Pittsburgh Data Visualization Meetup: inaugural meet and greet

There is a new Pittsburgh Data Visualization Meetup and I attended the first meeting, which was a meet and greet at Fuel & Fuddle in Oakland.

My interest in data visualization

Data visualization isn’t something I’ve done much of, but is something I’m interested in, both for work and for my own personal project ideas. For example, I have amassed a lot of personal data about the races I’ve run and the chess games I’ve played.

The only thing I’ve done for visualization at work is generate static images using Graphviz to display, in human-friendly form, grammatical relations that are otherwise represented using a text format; this text format is usually automatically generated, but sometimes has errors that humans have to fix. It is hard to either see or fix such errors from the text representation, so the visual display helps a lot. Unfortunately, right now our program only generates a static image, not an interactive and editable representation of each graph, so the user who sees something wrong has to edit the text and regenerate the image to verify the correction visually. Ideally we would like to make the program more interactive, but this task is not performed very often, so I had gone with the simplest possible solution.

Summary of meeting

This being the first meeting, we all introduced ourselves and chatted over dinner. The creator of the new meetup is Patrick Dudas, who is involved in all kinds of cool projects in collecting data (such as scraping Twitter) and visualizing it.
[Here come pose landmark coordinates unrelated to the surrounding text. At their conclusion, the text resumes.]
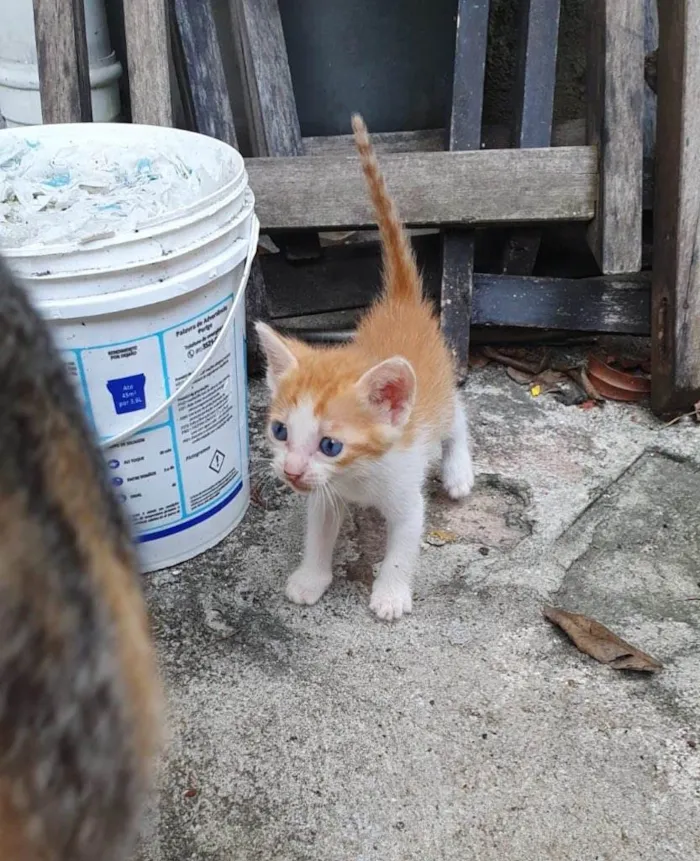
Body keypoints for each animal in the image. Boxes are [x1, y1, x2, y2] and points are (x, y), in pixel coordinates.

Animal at [254, 114, 474, 620]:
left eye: (330, 445)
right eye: (280, 431)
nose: (291, 471)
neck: (355, 477)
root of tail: (401, 302)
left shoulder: (406, 492)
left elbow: (403, 546)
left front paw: (391, 594)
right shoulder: (321, 494)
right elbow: (318, 531)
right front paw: (310, 577)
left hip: (437, 392)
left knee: (458, 415)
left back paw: (458, 471)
People talked about the kind of work they do and the tools they use or would like to switch to using. There was a good variety of people from different disciplines, from science to business, all with a need to create useful visualizations to analyze and report on data.

Libraries and languages mentioned included D3, ggplot, R, Python, and Tableau. There was particular interest in more effective use of D3 and R. Patrick promised to lead a session on D3 soon.


It was good to see a new meetup revolving around a need and a discipline, visualization, that cuts across different disciplines and programming languages.